Remix.run Logo
jbritton 5 days ago

I recently saw an article about LLMs and Towers of Hanoi. An LLM can write code to solve it. It can also output steps to solve it when the disk count is low like 3. It can’t give the steps when the disk count is higher. This indicates LLMs inability to reason and understand. Also see Gotham Chess and the Chatbot Championship. The Chatbots start off making good moves, but then quickly transition to making illegal moves and generally playing unbelievably poorly. They don’t understand the rules or strategy or anything.

leptons 5 days ago | parent | next [-]

Could the LLM "write code to solve it" if no human ever wrote code to solve it? Could it output "steps to solve it" if no human ever wrote about it before to have in its training data? The answer is no.

chpatrick 4 days ago | parent [-]

Could a human code the solution if they didn't learn to code from someone else? No. Could they do it if someone didn't tell them the rules of towers of hanoi? No.

That doesn't mean much.

Gee101 4 days ago | parent | next [-]

It does since humans where able to invent a programming language.

chpatrick 4 days ago | parent [-]

Have you tried asking a modern LLM to invent a programming language?

CamperBob2 4 days ago | parent [-]

Have you? If so, how'd it go? Sounds like an interesting exercise.

chpatrick 4 days ago | parent [-]

https://g.co/gemini/share/0dd589b0f899

leptons 4 days ago | parent | prev [-]

A human can learn and understand the rules, an LLM never could. LLMs have famously been incapable of beating humans in chess, a seemingly simple thing to learn, because LLMs can't learn - they just predict the next word and that isn't helpful in solving actual problems, or playing simple games.
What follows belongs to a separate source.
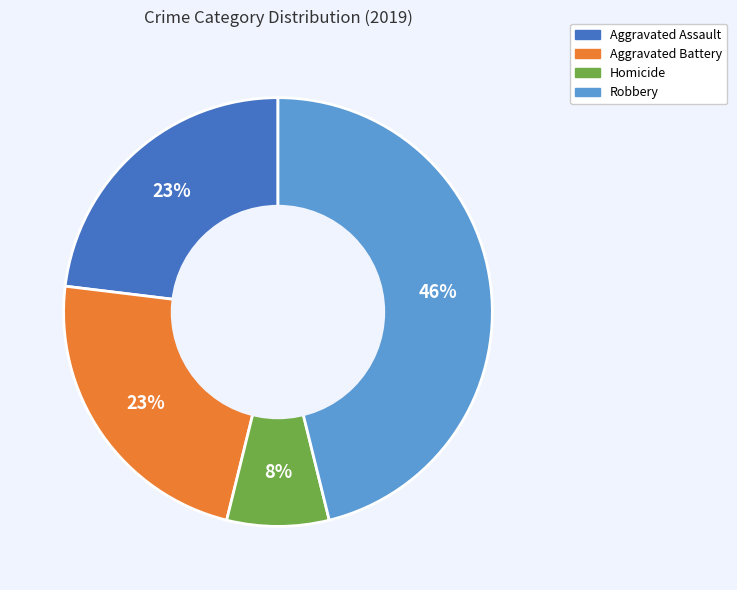

To the nearest percent, what is the average slice percentage?

25%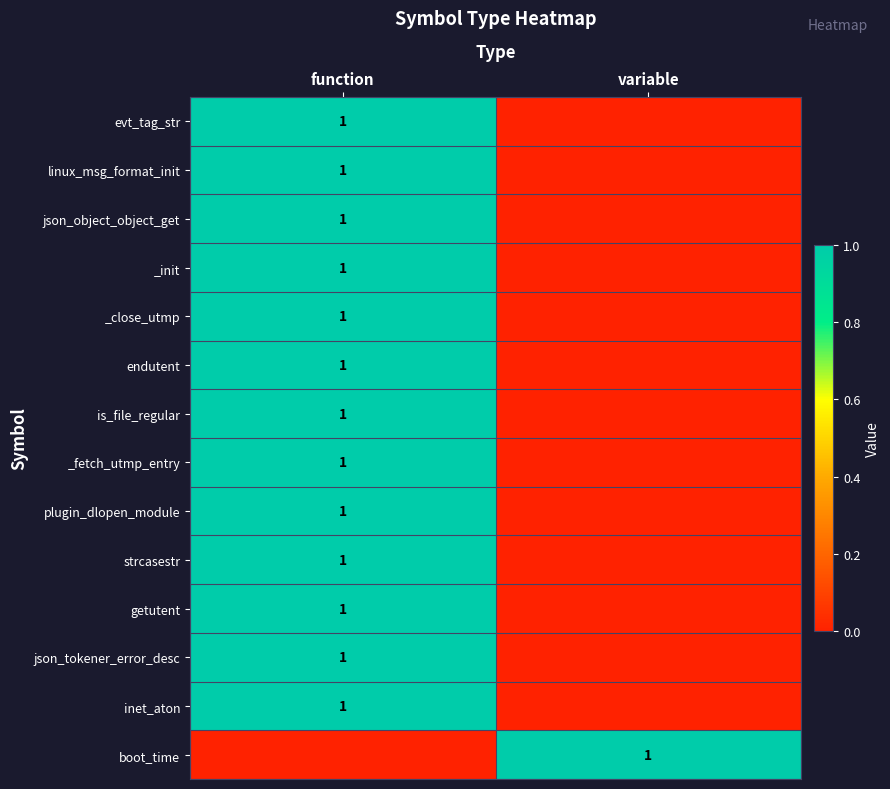

The value of _fetch_utmp_entry at function is 0. True or false?

False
chpatrick 4 days ago | parent [-]

Actually general-purpose LLMs are pretty decent at playing chess games they haven't seen before: https://maxim-saplin.github.io/llm_chess/

naasking 4 days ago | parent | prev | next [-]

> This indicates LLMs inability to reason and understand.

No it doesn't, this is an overgeneralization.

tim333 4 days ago | parent | prev [-]

I think if you tried that with some random humans you'd also find quite a few fail. I'm not sure if that shows humans have an inability to reason and understand although sometimes I wonder.